Records from a dataset:

___

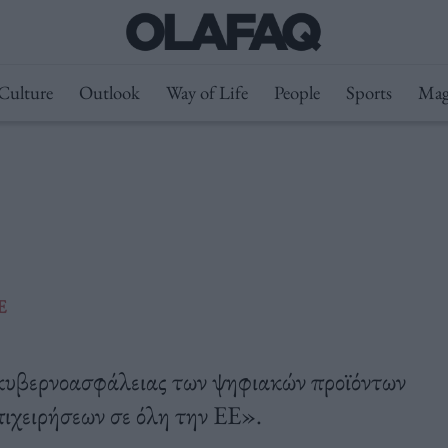
Culture
Outlook
Way of Life
People
Sports
Mag
Ε
 κυβερνοασφάλειας των ψηφιακών προϊόντων
ιχειρήσεων σε όλη την ΕΕ».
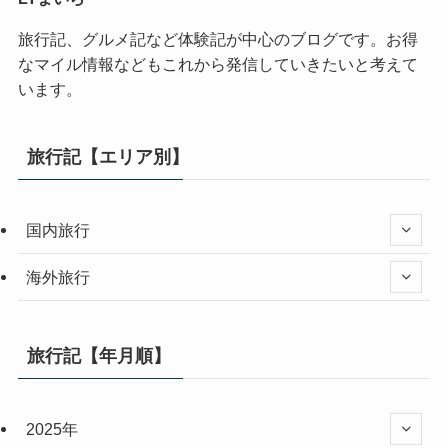
旅行記、グルメ記など体験記が中心のブログです。お得
なマイル情報などもこれから発信していきたいと考えて
います。
旅行記【エリア別】
国内旅行
海外旅行
旅行記【年月順】
2025年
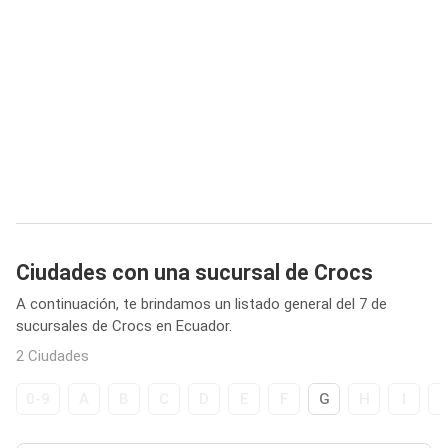
Ciudades con una sucursal de Crocs
A continuación, te brindamos un listado general del 7 de
sucursales de Crocs en Ecuador.
2 Ciudades
0-9
A
B
C
D
E
F
G
H
I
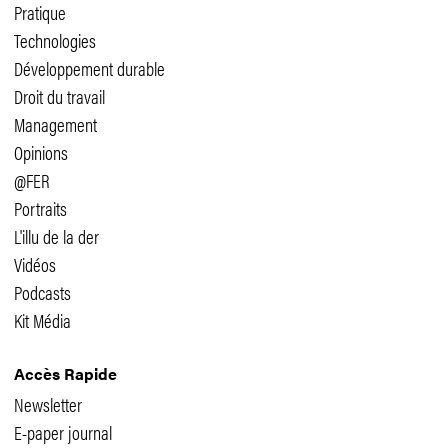
Pratique
Technologies
Développement durable
Droit du travail
Management
Opinions
@FER
Portraits
L'illu de la der
Vidéos
Podcasts
Kit Média
Accès Rapide
Newsletter
E-paper journal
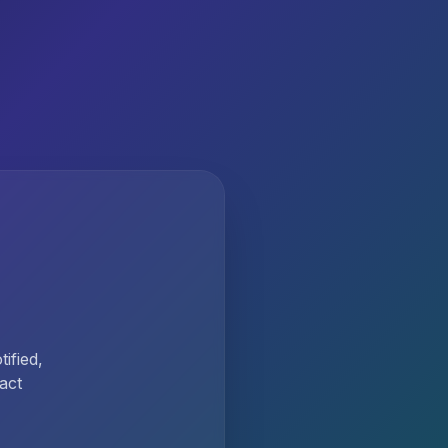
ified,
act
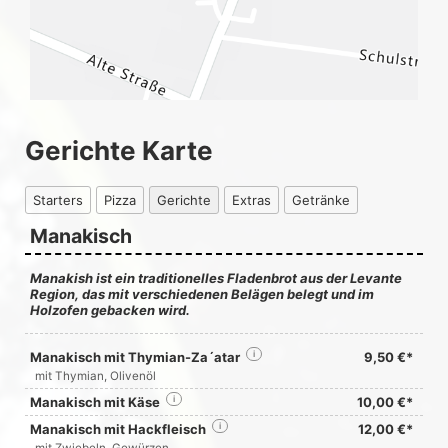
Gerichte Karte
Starters
Pizza
Gerichte
Extras
Getränke
Manakisch
Manakish ist ein traditionelles Fladenbrot aus der Levante
Region, das mit verschiedenen Belägen belegt und im
Holzofen gebacken wird.
Manakisch mit Thymian-Za´atar
i
9,50 €*
mit Thymian, Olivenöl
Manakisch mit Käse
i
10,00 €*
Manakisch mit Hackfleisch
i
12,00 €*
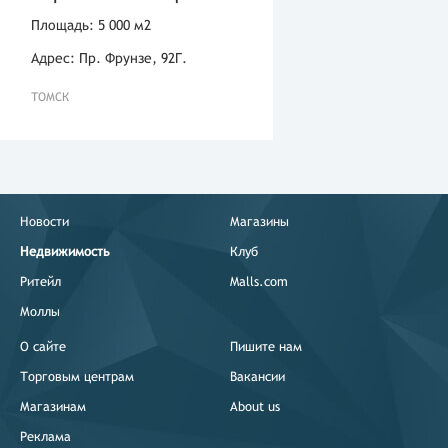
Площадь: 5 000 м2
Адрес: Пр. Фрунзе, 92Г.
ТОМСК
Новости
Магазины
Недвижимость
Клуб
Ритейл
Malls.com
Моллы
О сайте
Пишите нам
Торговым центрам
Вакансии
Магазинам
About us
Реклама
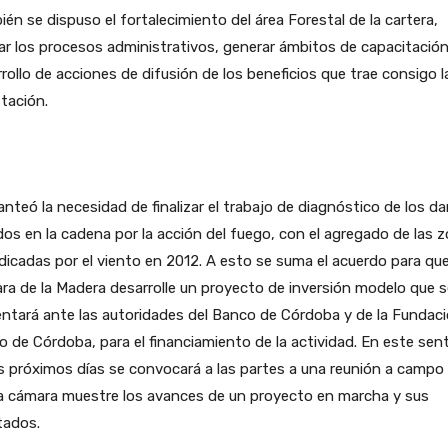
én se dispuso el fortalecimiento del área Forestal de la cartera,
zar los procesos administrativos, generar ámbitos de capacitación
rollo de acciones de difusión de los beneficios que trae consigo l
tación.
anteó la necesidad de finalizar el trabajo de diagnóstico de los d
dos en la cadena por la acción del fuego, con el agregado de las 
dicadas por el viento en 2012. A esto se suma el acuerdo para que
a de la Madera desarrolle un proyecto de inversión modelo que s
ntará ante las autoridades del Banco de Córdoba y de la Fundac
 de Córdoba, para el financiamiento de la actividad. En este sent
s próximos días se convocará a las partes a una reunión a campo
la cámara muestre los avances de un proyecto en marcha y sus
tados.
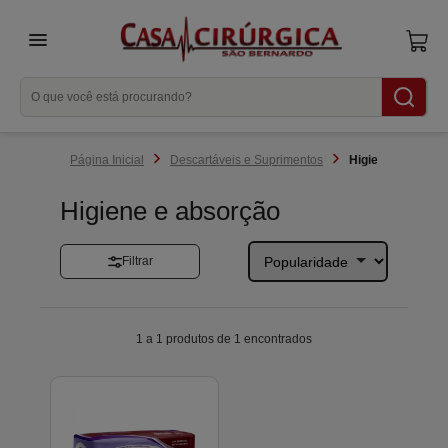
menu
Descartáveis e Suprimentos
Higiene e absorç
Higiene e absorção
Filtrar
1 a 1 produtos de 1 encontrados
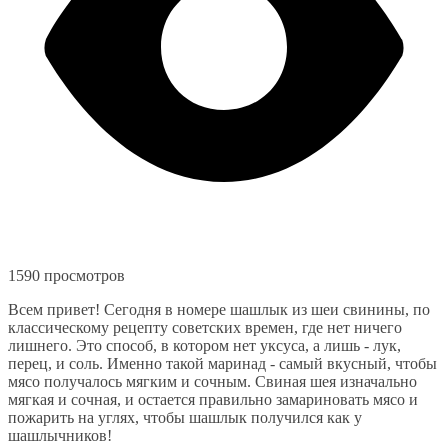
1590 просмотров
Всем привет! Сегодня в номере шашлык из шеи свинины, по
классическому рецепту советских времен, где нет ничего
лишнего. Это способ, в котором нет уксуса, а лишь - лук,
перец, и соль. Именно такой маринад - самый вкусный, чтобы
мясо получалось мягким и сочным. Свиная шея изначально
мягкая и сочная, и остается правильно замариновать мясо и
пожарить на углях, чтобы шашлык получился как у
шашлычников!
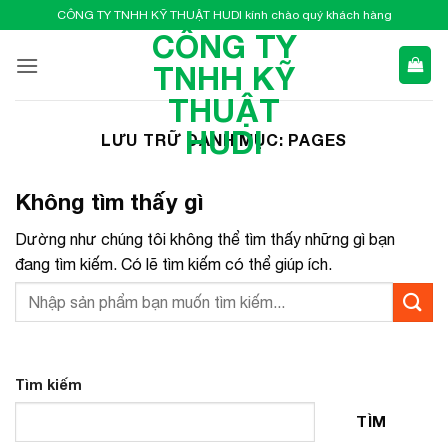
Bỏ
CÔNG TY TNHH KỸ THUẬT HUDI kính chào quý khách hàng
qua
CÔNG TY
nội
TNHH KỸ
dung
THUẬT
HUDI
LƯU TRỮ DANH MỤC:
PAGES
Không tìm thấy gì
Dường như chúng tôi không thể tìm thấy những gì bạn
đang tìm kiếm. Có lẽ tìm kiếm có thể giúp ích.
Tìm kiếm
TÌM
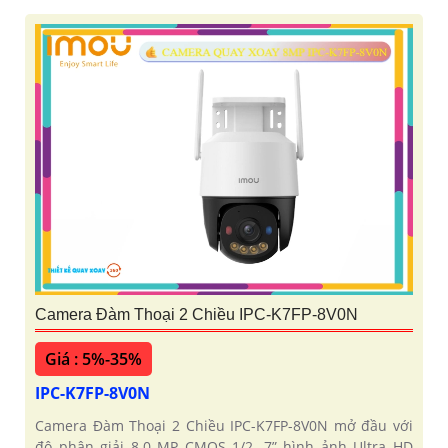
Camera Đàm Thoại 2 Chiều IPC-K7FP-8V0N
Giá : 5%-35%
IPC-K7FP-8V0N
Camera Đàm Thoại 2 Chiều IPC-K7FP-8V0N mở đầu với
độ phân giải 8.0 MP CMOS 1/2. 7” hình ảnh Ultra HD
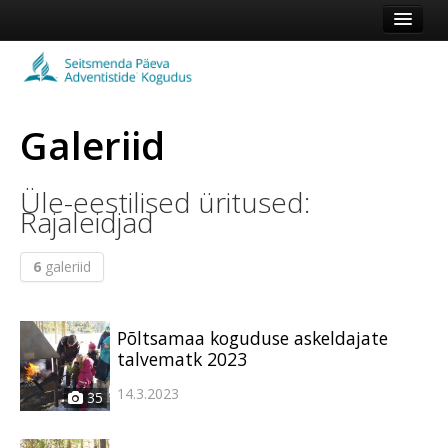
Esileht
Kogudus
Galeriid
Koduleht
Vaata veel
Üle-eestilised üritused:
Rajaleidjad
Logi sisse või registreeru
6
galeriid
Põltsamaa koguduse askeldajate
talvematk 2023
14.3.2023
35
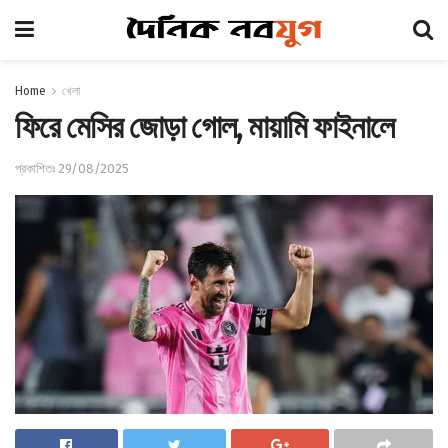
Home
খেলা
ফিরে মেসির জোড়া গোল, মায়ামি ফাইনালে
প্রকাশিতঃ 29/08/2025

___

● **WHAT YOU HAVE TO DO**:
Reproduce every line above verbatim, leaving out the pictures.

● **RESPONSE AREA**:
Culture
Outlook
Way of Life
People
Sports
Mag
Ε
 κυβερνοασφάλειας των ψηφιακών προϊόντων
ιχειρήσεων σε όλη την ΕΕ».
旅行記、グルメ記など体験記が中心のブログです。お得
なマイル情報などもこれから発信していきたいと考えて
います。
旅行記【エリア別】
国内旅行
海外旅行
旅行記【年月順】
2025年
Ciudades con una sucursal de Crocs
A continuación, te brindamos un listado general del 7 de
sucursales de Crocs en Ecuador.
2 Ciudades
0-9
A
B
C
D
E
F
G
H
I
Pratique
Technologies
Développement durable
Droit du travail
Management
Opinions
@FER
Portraits
L'illu de la der
Vidéos
Podcasts
Kit Média
Accès Rapide
Newsletter
E-paper journal
ified,
act
Gerichte Karte
Starters
Pizza
Gerichte
Extras
Getränke
Manakisch
Manakish ist ein traditionelles Fladenbrot aus der Levante
Region, das mit verschiedenen Belägen belegt und im
Holzofen gebacken wird.
Manakisch mit Thymian-Za´atar
i
9,50 €*
mit Thymian, Olivenöl
Manakisch mit Käse
i
10,00 €*
Manakisch mit Hackfleisch
i
12,00 €*
Площадь: 5 000 м2
Адрес: Пр. Фрунзе, 92Г.
ТОМСК
Новости
Магазины
Недвижимость
Клуб
Ритейл
Malls.com
Моллы
О сайте
Пишите нам
Торговым центрам
Вакансии
Магазинам
About us
Реклама
én se dispuso el fortalecimiento del área Forestal de la cartera,
zar los procesos administrativos, generar ámbitos de capacitación
rollo de acciones de difusión de los beneficios que trae consigo l
tación.
anteó la necesidad de finalizar el trabajo de diagnóstico de los d
dos en la cadena por la acción del fuego, con el agregado de las 
dicadas por el viento en 2012. A esto se suma el acuerdo para que
a de la Madera desarrolle un proyecto de inversión modelo que s
ntará ante las autoridades del Banco de Córdoba y de la Fundac
 de Córdoba, para el financiamiento de la actividad. En este sent
s próximos días se convocará a las partes a una reunión a campo
la cámara muestre los avances de un proyecto en marcha y sus
tados.
menu
Descartáveis e Suprimentos
Higiene e absorç
Higiene e absorção
Filtrar
1 a 1 produtos de 1 encontrados
1590 просмотров
Всем привет! Сегодня в номере шашлык из шеи свинины, по
классическому рецепту советских времен, где нет ничего
лишнего. Это способ, в котором нет уксуса, а лишь - лук,
перец, и соль. Именно такой маринад - самый вкусный, чтобы
мясо получалось мягким и сочным. Свиная шея изначально
мягкая и сочная, и остается правильно замариновать мясо и
пожарить на углях, чтобы шашлык получился как у
шашлычников!
Bỏ
CÔNG TY TNHH KỸ THUẬT HUDI kính chào quý khách hàng
qua
CÔNG TY
nội
TNHH KỸ
dung
THUẬT
HUDI
LƯU TRỮ DANH MỤC:
PAGES
Không tìm thấy gì
Dường như chúng tôi không thể tìm thấy những gì bạn
đang tìm kiếm. Có lẽ tìm kiếm có thể giúp ích.
Tìm kiếm
TÌM
Camera Đàm Thoại 2 Chiều IPC-K7FP-8V0N
Giá : 5%-35%
IPC-K7FP-8V0N
Camera Đàm Thoại 2 Chiều IPC-K7FP-8V0N mở đầu với
độ phân giải 8.0 MP CMOS 1/2. 7” hình ảnh Ultra HD
Esileht
Kogudus
Galeriid
Koduleht
Vaata veel
Üle-eestilised üritused:
Rajaleidjad
Logi sisse või registreeru
6
galeriid
Põltsamaa koguduse askeldajate
talvematk 2023
14.3.2023
35
Home
খেলা
ফিরে মেসির জোড়া গোল, মায়ামি ফাইনালে
প্রকাশিতঃ 29/08/2025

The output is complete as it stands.